* Data for the task *

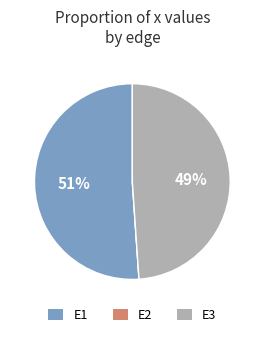

Is there a majority slice in this chart?

Yes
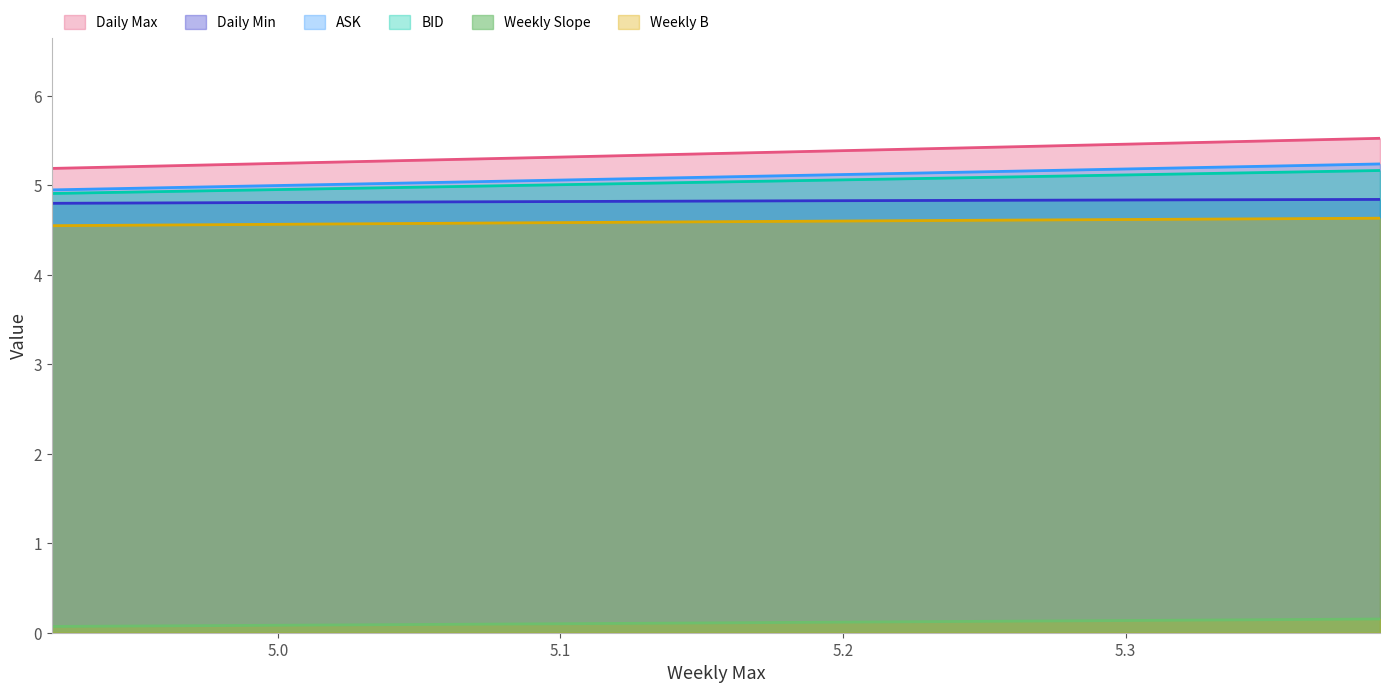

What is the minimum value shown in the chart?

0.1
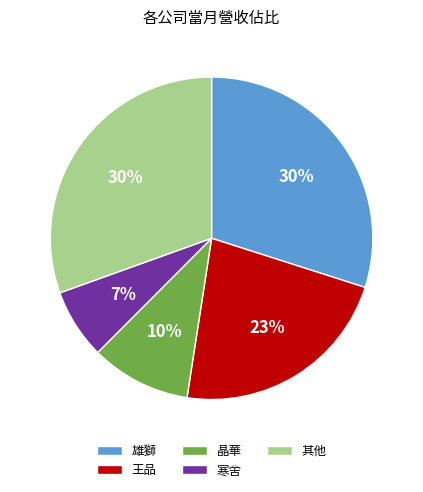

To the nearest percent, what portion does 寒舍 represent?

7%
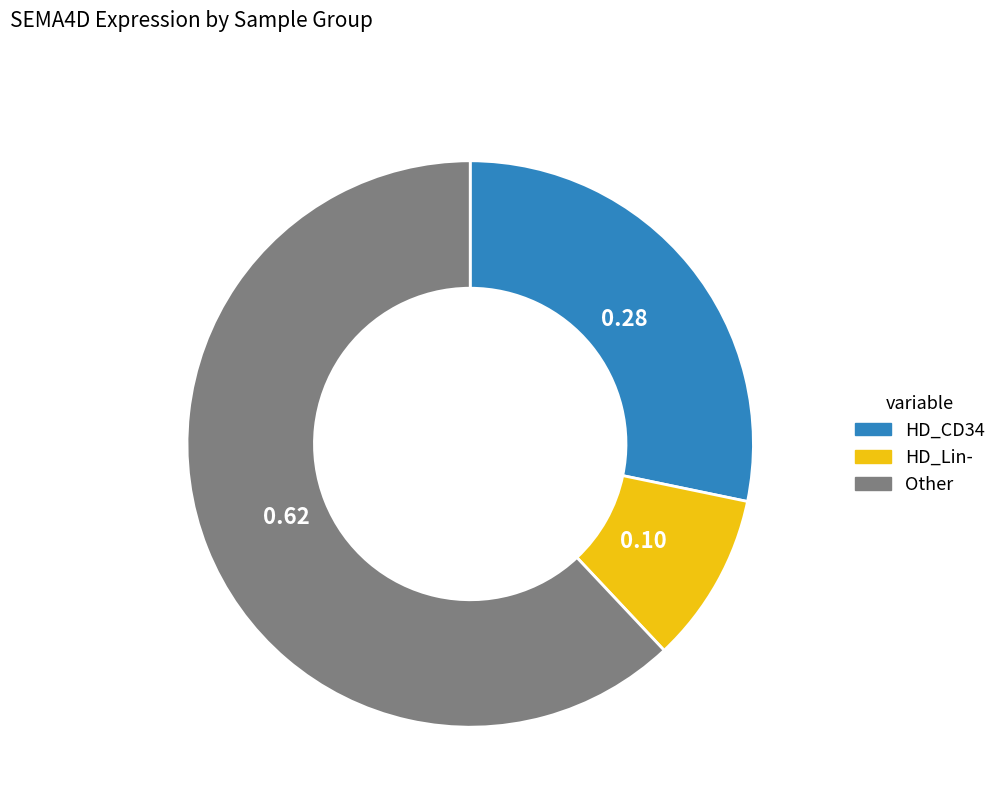

Is there a majority slice in this chart?

Yes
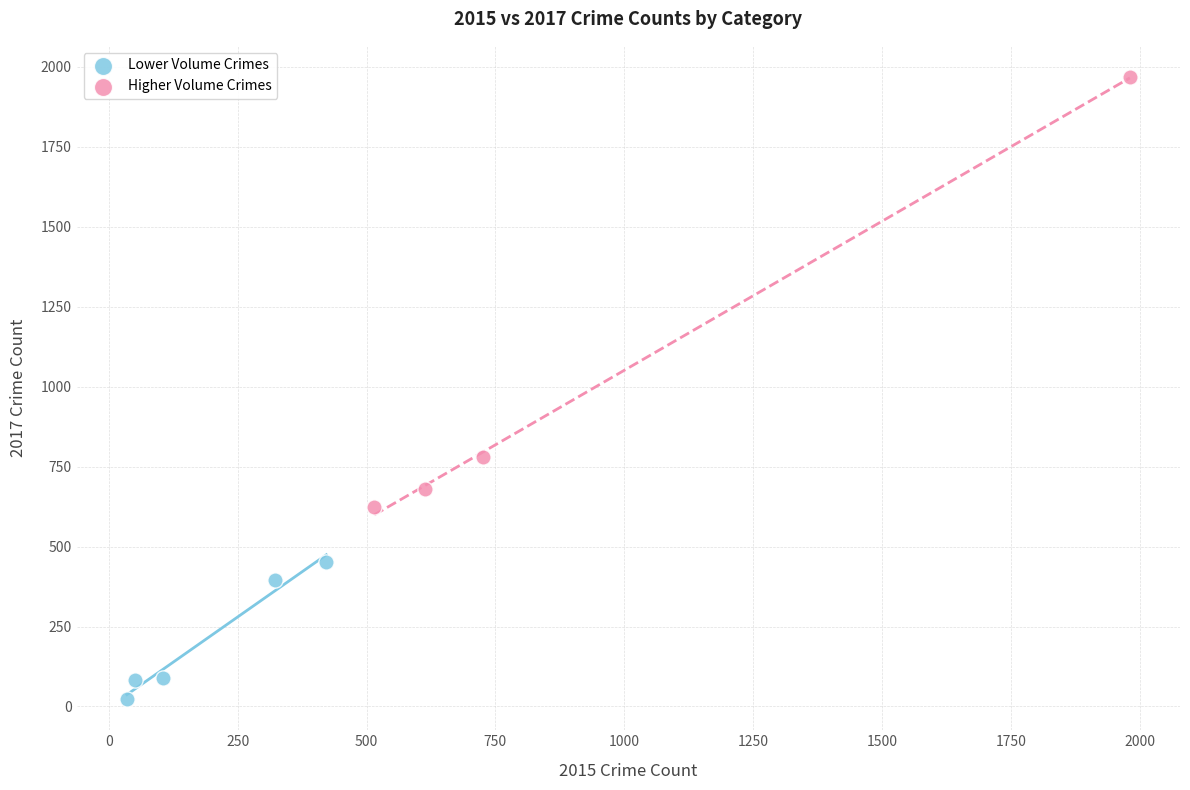

Which series has the widest spread of Y values?

Higher Volume Crimes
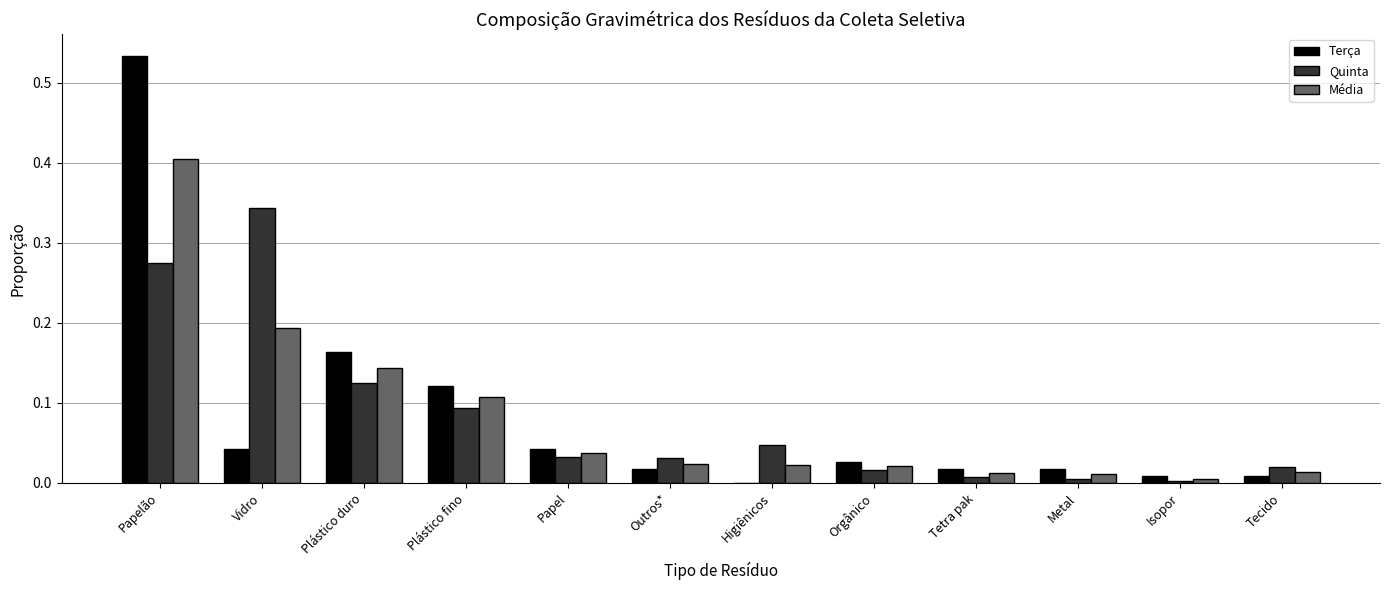

What are all the series names shown in the legend?

Terça, Quinta, Média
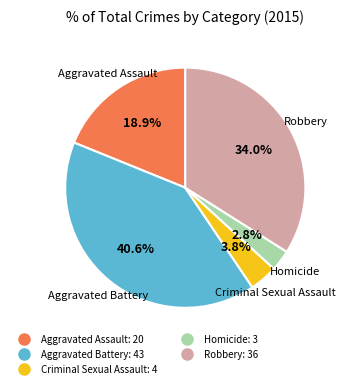

Which slice is the smallest?

Homicide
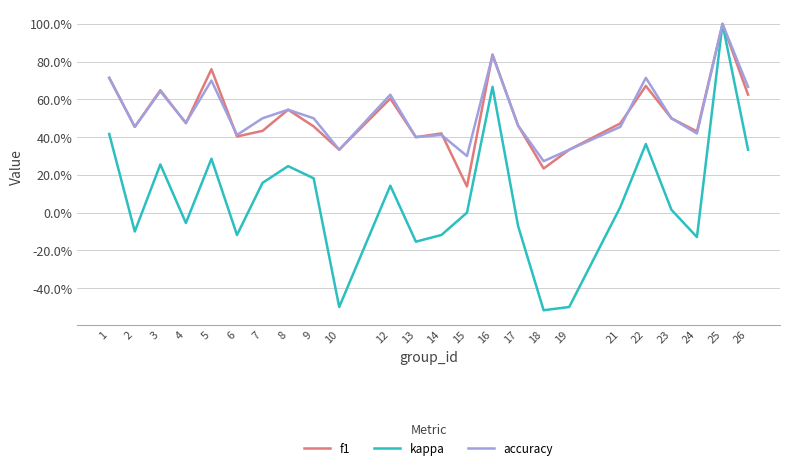

Where is the first local minimum for kappa?

2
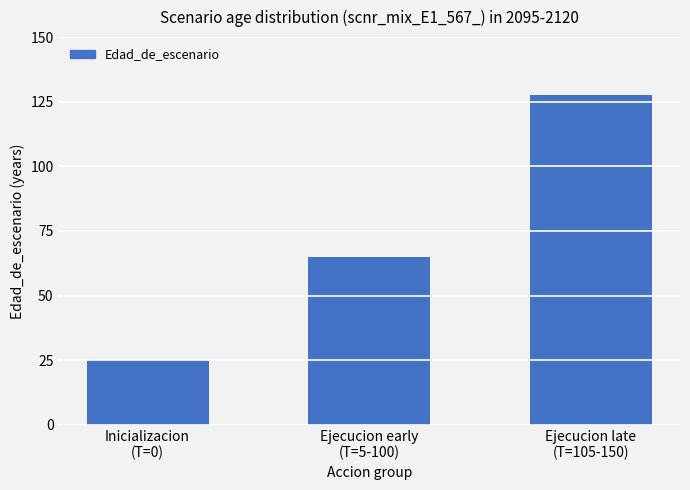

How many bars are there in total?

3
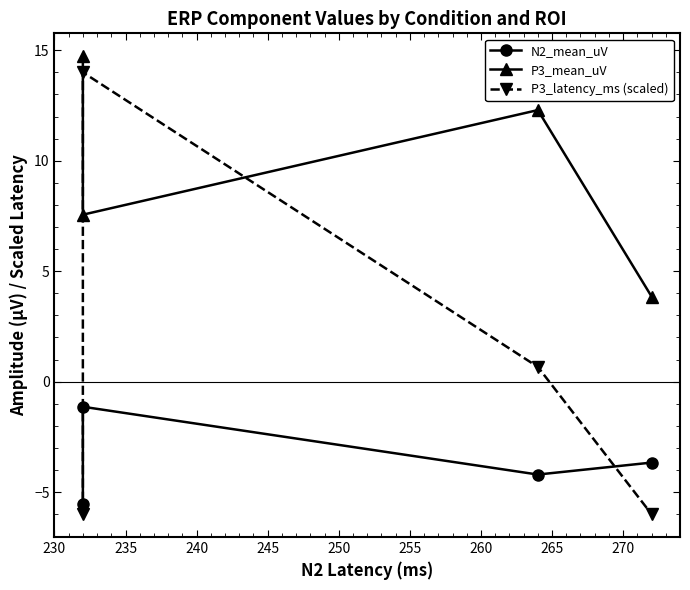

The P3_latency_ms (scaled) series shows -10.4 at 230. True or false?

False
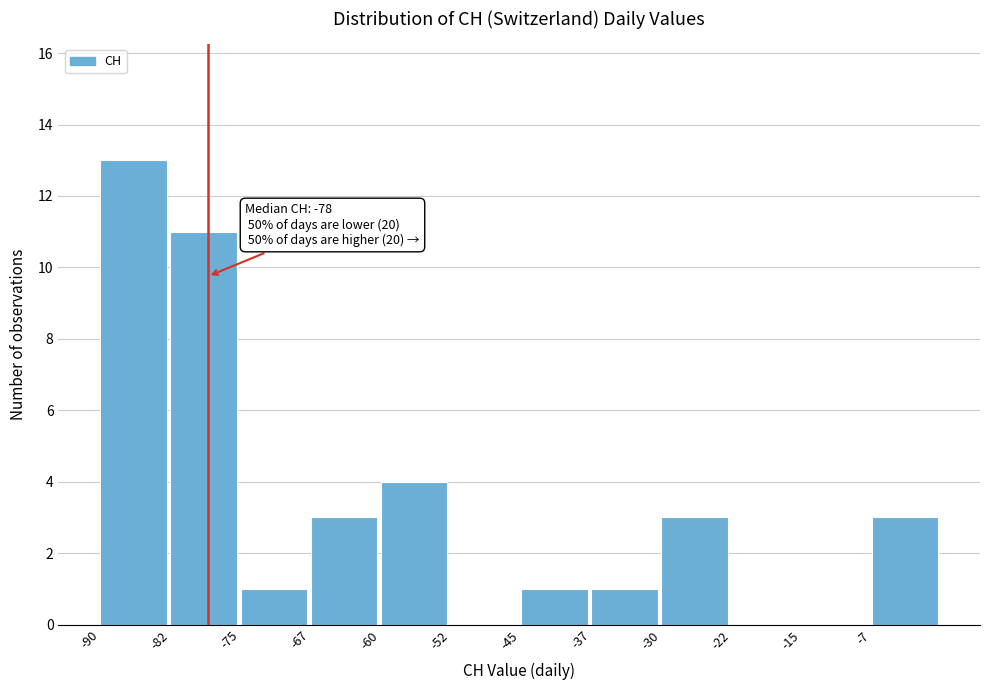

Which range on the x-axis has the tallest bar?

-90.0 to -82.5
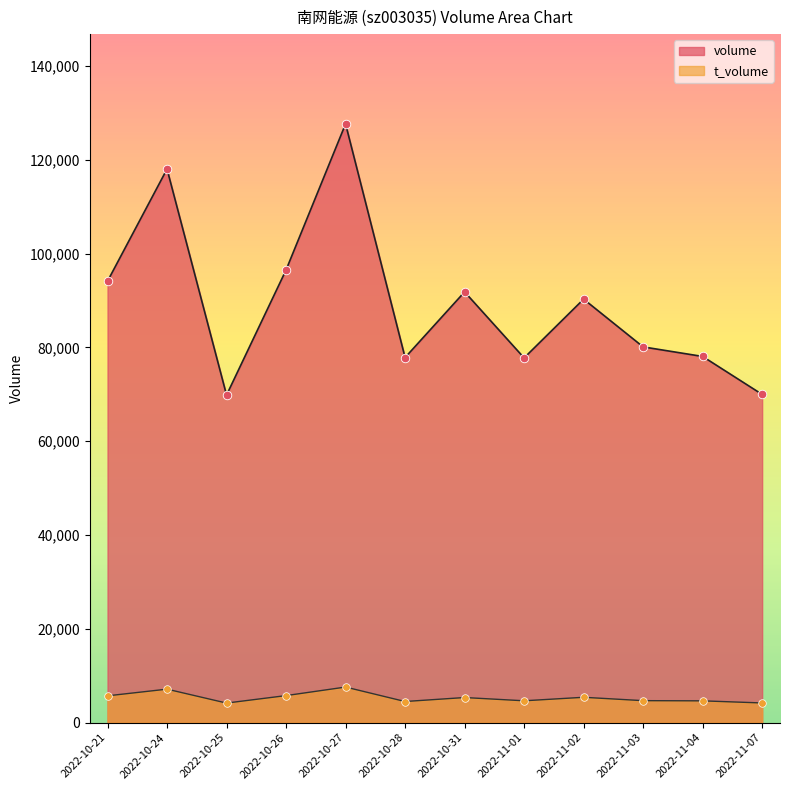

What are all the series names shown in the legend?

volume, t_volume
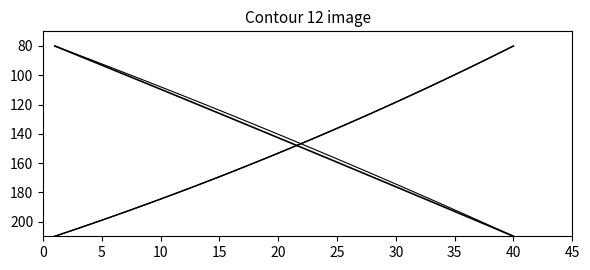

Count the number of data series in this chart.

4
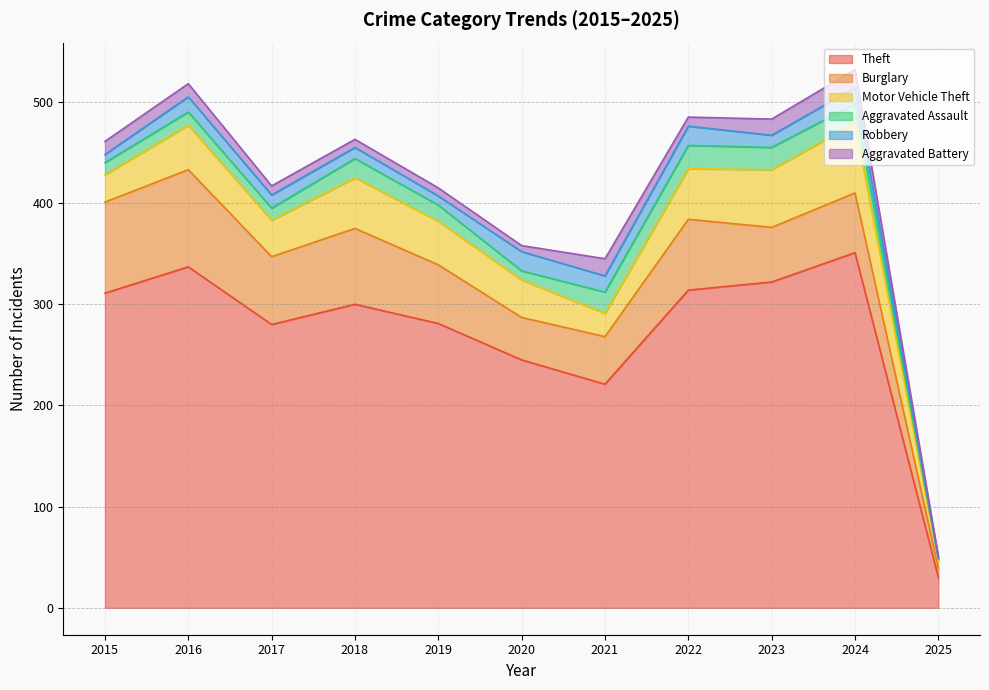

What is the sum of all Theft values?

2992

* Request *
Copy out the text of every entry above word for word, omitting the pictures.

* Exercise solution *
Is there a majority slice in this chart?

Yes

What is the minimum value shown in the chart?

0.1

To the nearest percent, what portion does 寒舍 represent?

7%

Is there a majority slice in this chart?

Yes

Which series has the widest spread of Y values?

Higher Volume Crimes

What are all the series names shown in the legend?

Terça, Quinta, Média

Which slice is the smallest?

Homicide

Where is the first local minimum for kappa?

2

How many bars are there in total?

3

The P3_latency_ms (scaled) series shows -10.4 at 230. True or false?

False

Which range on the x-axis has the tallest bar?

-90.0 to -82.5

What are all the series names shown in the legend?

volume, t_volume

Count the number of data series in this chart.

4

What is the sum of all Theft values?

2992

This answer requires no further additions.